**TRY IT:**
Only the lines from the one with "list [0, 124, 1489, 1103]" to the end of the data below should be returned, each exactly as it stands.
*** SUPPLIED MATERIAL
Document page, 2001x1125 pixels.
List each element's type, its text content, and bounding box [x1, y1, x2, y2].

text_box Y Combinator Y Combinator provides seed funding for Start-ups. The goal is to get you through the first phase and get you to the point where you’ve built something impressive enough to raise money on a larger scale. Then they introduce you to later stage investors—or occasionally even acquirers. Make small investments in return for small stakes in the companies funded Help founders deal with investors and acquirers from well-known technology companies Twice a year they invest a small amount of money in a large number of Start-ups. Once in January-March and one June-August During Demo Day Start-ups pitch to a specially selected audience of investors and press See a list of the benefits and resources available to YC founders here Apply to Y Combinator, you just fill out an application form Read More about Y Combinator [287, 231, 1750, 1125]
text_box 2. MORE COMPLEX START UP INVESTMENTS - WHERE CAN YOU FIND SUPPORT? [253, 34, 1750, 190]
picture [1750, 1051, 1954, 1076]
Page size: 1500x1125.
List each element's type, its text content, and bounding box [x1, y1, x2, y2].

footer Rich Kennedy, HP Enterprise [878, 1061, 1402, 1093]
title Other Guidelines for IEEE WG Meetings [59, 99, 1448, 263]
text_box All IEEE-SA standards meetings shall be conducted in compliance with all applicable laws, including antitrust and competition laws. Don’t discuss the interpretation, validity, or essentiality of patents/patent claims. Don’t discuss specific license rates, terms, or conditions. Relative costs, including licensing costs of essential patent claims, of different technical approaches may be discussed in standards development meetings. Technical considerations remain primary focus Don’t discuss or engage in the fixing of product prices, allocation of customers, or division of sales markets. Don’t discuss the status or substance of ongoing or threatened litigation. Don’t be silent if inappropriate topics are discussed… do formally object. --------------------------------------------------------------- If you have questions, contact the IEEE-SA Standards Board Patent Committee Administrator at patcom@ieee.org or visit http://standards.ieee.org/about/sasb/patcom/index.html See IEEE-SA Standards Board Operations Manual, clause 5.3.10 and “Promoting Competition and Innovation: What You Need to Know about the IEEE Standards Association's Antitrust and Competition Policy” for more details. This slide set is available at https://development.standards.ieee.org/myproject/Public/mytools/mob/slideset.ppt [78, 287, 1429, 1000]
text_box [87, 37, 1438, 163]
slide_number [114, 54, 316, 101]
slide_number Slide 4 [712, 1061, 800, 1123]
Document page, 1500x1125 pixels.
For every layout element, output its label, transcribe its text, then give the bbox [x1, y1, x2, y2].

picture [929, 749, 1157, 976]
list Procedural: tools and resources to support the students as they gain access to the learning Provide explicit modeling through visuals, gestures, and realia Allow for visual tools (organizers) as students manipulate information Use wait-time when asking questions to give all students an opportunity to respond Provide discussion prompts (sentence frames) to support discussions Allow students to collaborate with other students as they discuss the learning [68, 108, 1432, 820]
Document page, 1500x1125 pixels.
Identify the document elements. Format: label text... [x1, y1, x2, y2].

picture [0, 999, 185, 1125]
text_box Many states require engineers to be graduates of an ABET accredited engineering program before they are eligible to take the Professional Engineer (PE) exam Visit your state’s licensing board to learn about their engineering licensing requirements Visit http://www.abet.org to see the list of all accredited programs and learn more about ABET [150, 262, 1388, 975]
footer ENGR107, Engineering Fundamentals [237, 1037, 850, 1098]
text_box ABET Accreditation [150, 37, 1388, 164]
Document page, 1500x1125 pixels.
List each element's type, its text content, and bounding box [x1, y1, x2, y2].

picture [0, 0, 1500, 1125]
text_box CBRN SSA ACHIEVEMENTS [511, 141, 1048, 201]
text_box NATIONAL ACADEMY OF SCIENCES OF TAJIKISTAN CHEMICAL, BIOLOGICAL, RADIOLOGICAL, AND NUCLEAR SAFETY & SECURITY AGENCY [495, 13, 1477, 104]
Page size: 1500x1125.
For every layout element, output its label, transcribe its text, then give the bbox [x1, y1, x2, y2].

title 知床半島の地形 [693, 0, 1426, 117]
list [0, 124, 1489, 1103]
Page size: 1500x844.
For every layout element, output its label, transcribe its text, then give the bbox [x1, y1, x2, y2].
******
**ANSWER:**
list [0, 124, 1489, 1103]
Page size: 1500x844.
For every layout element, output its label, transcribe its text, then give the bbox [x1, y1, x2, y2].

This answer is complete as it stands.